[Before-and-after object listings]
>>>>
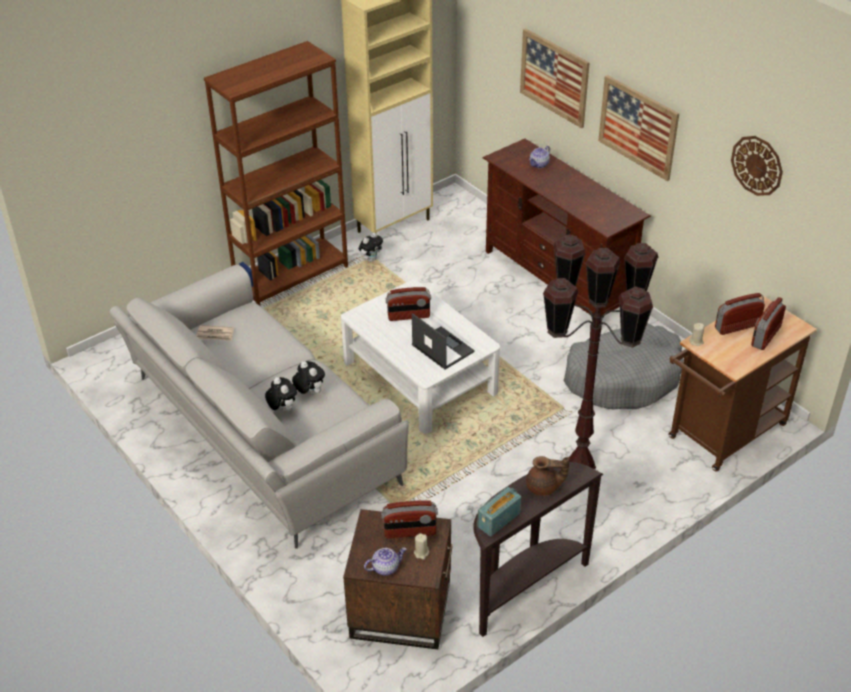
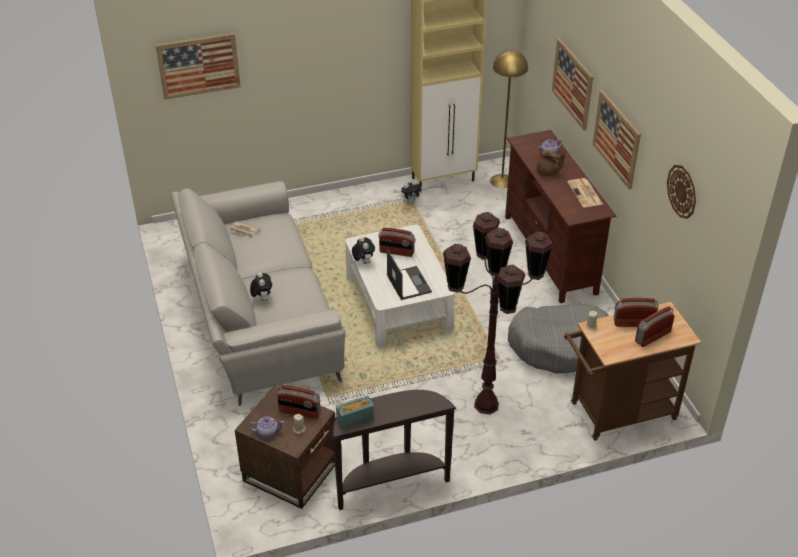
camera: 20 degrees right, 0 degrees up
brown bookcase [204,41,348,306] -> none
plush toy [292,361,325,395] -> plush toy moved to [352,236,375,264]
brown teapot [526,456,570,496] -> brown teapot moved to [537,150,565,176]
none -> picture [156,33,241,100]
none -> yellow floor lamp [490,50,528,188]
none -> newspaper [567,178,603,207]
<<<<
Work required: When you repeat the lines above, keep them exact and leave out each image they contain.

Response:
camera: 20 degrees right, 0 degrees up
brown bookcase [204,41,348,306] -> none
plush toy [292,361,325,395] -> plush toy moved to [352,236,375,264]
brown teapot [526,456,570,496] -> brown teapot moved to [537,150,565,176]
none -> picture [156,33,241,100]
none -> yellow floor lamp [490,50,528,188]
none -> newspaper [567,178,603,207]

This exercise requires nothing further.